• _What the exercise asks_
Your answer must be only the lines below from the one containing "Table 1. Means, standard deviations (SD), and" through the one containing "Figure 2. A", copied exactly, with the pictures left out.

Data supplied Start Marker

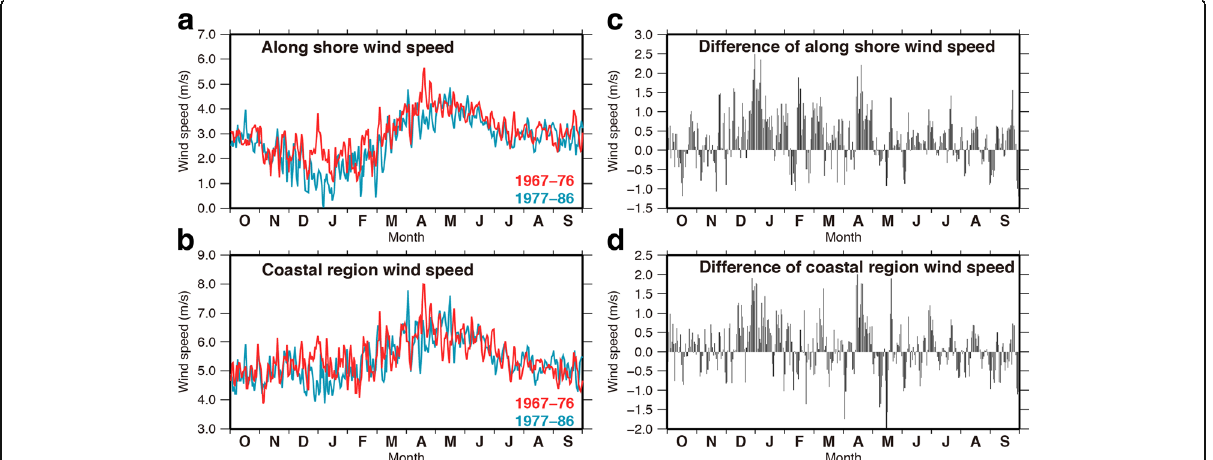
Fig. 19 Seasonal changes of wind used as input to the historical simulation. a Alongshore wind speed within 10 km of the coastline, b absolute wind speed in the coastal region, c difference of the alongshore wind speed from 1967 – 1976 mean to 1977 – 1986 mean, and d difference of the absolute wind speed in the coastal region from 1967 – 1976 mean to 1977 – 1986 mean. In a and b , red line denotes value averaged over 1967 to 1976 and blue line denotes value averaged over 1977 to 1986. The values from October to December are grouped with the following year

Data supplied End Marker
Data supplied Start Marker

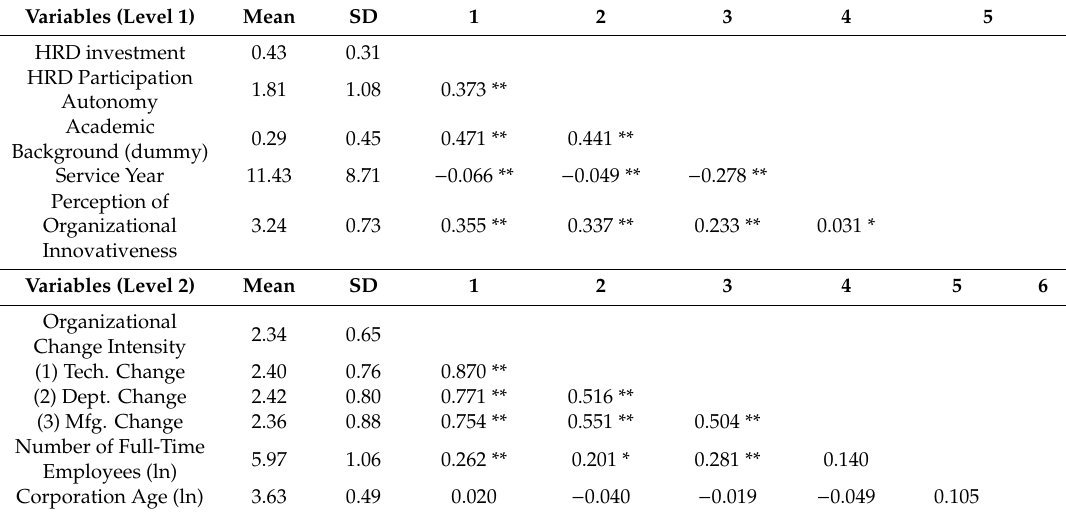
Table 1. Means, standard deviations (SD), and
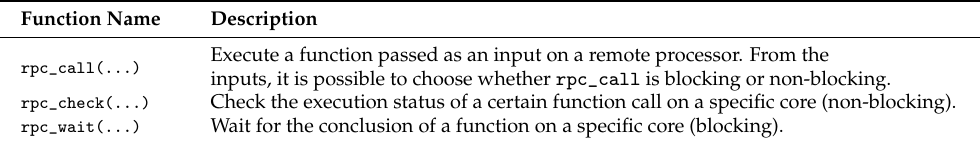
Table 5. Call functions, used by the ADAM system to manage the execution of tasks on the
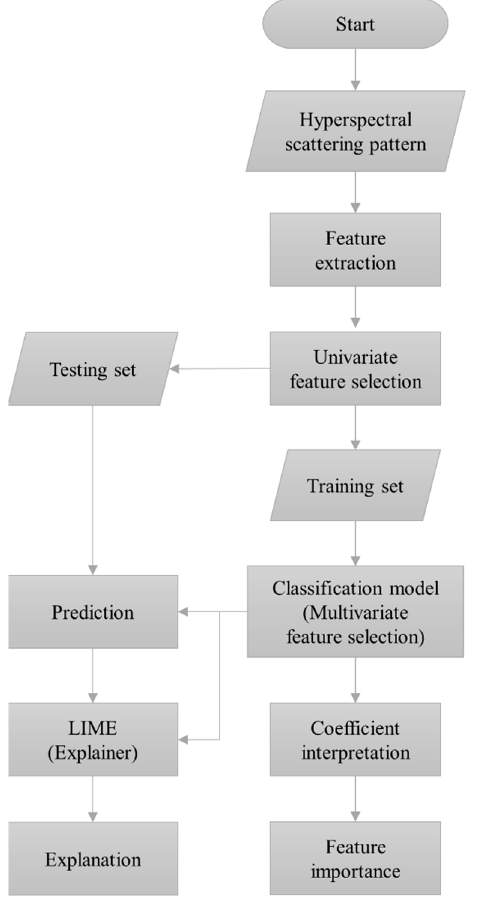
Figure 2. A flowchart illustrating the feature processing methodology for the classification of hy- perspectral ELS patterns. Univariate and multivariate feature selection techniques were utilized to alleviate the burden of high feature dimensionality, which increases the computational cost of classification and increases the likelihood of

Data supplied End Marker
Data supplied Start Marker

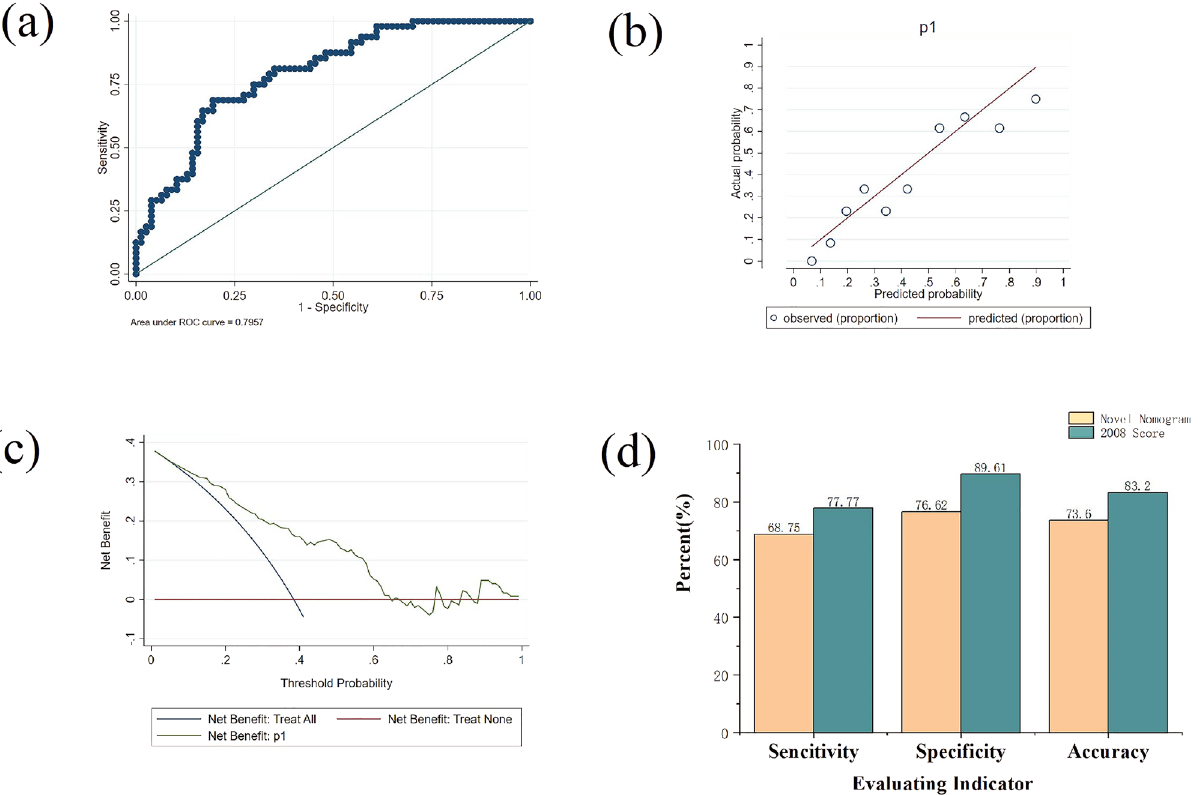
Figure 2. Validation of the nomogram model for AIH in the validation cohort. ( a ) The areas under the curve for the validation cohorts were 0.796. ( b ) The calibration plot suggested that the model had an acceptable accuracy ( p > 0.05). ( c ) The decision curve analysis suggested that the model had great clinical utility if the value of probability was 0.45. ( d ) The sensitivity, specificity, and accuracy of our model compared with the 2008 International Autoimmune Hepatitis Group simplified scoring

Data supplied End Marker

• _Answer section_
Table 1. Means, standard deviations (SD), and
Table 5. Call functions, used by the ADAM system to manage the execution of tasks on the
Figure 2. A flowchart illustrating the feature processing methodology for the classification of hy- perspectral ELS patterns. Univariate and multivariate feature selection techniques were utilized to alleviate the burden of high feature dimensionality, which increases the computational cost of classification and increases the likelihood of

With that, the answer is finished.